• JOB ITEM:
Please format the records below as a numbered list, one line per item, skipping blank lines and leaving out the pictures.

§ §

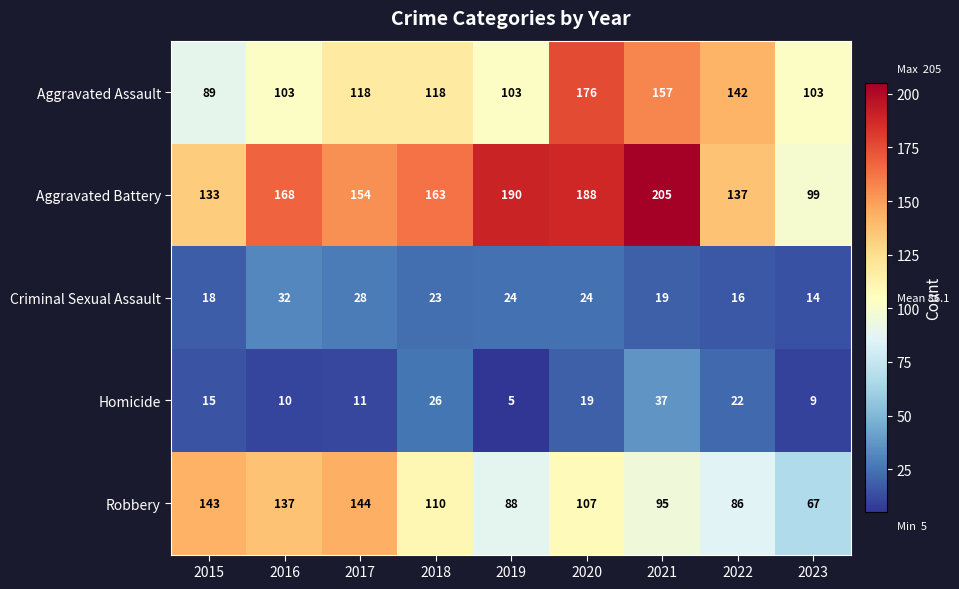

What is the difference between the highest and lowest values at 2020?

169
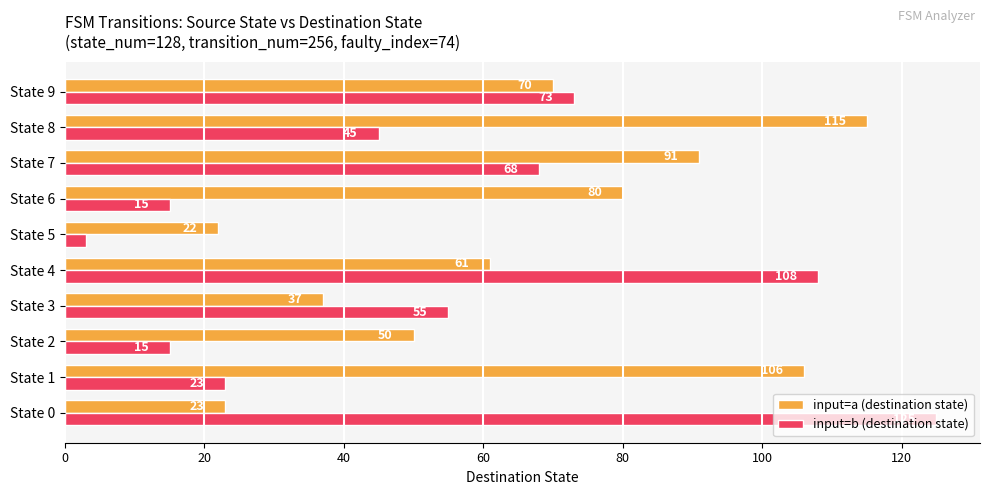

Which series has the largest total across all categories?

input=a (destination state)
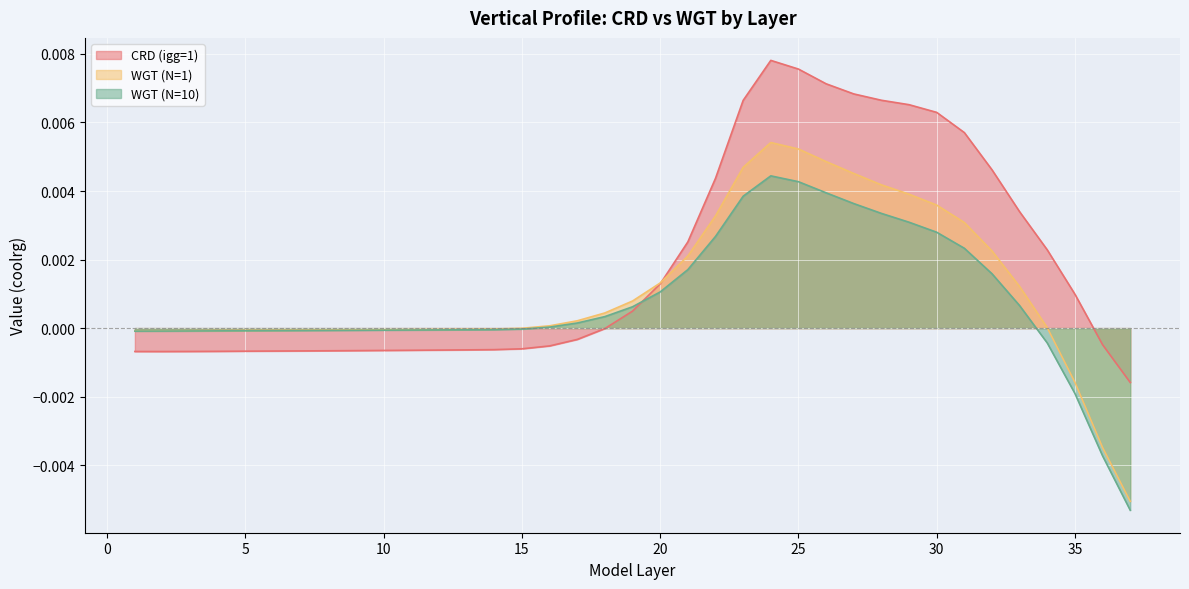

In CRD (igg=1), how many points are higher than both neighbors (excluding endpoints)?

1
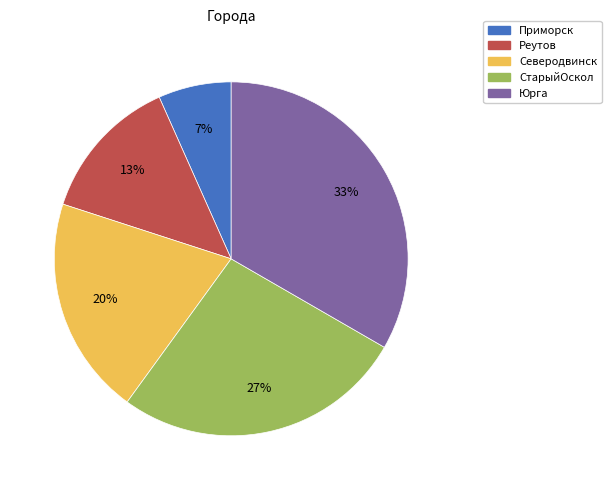

Combined, do Северодвинск and СтарыйОскол account for over 50%?

No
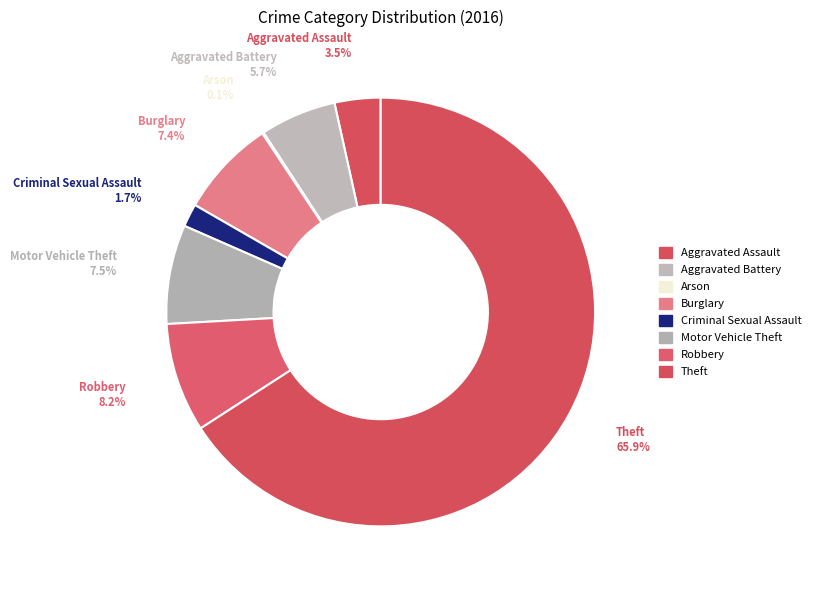

How many slices are in this pie chart?

8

§ §

• RESPONSE TO THE EXERCISE:
1. What is the difference between the highest and lowest values at 2020?
2. 169
3. Which series has the largest total across all categories?
4. input=a (destination state)
5. In CRD (igg=1), how many points are higher than both neighbors (excluding endpoints)?
6. 1
7. Combined, do Северодвинск and СтарыйОскол account for over 50%?
8. No
9. How many slices are in this pie chart?
10. 8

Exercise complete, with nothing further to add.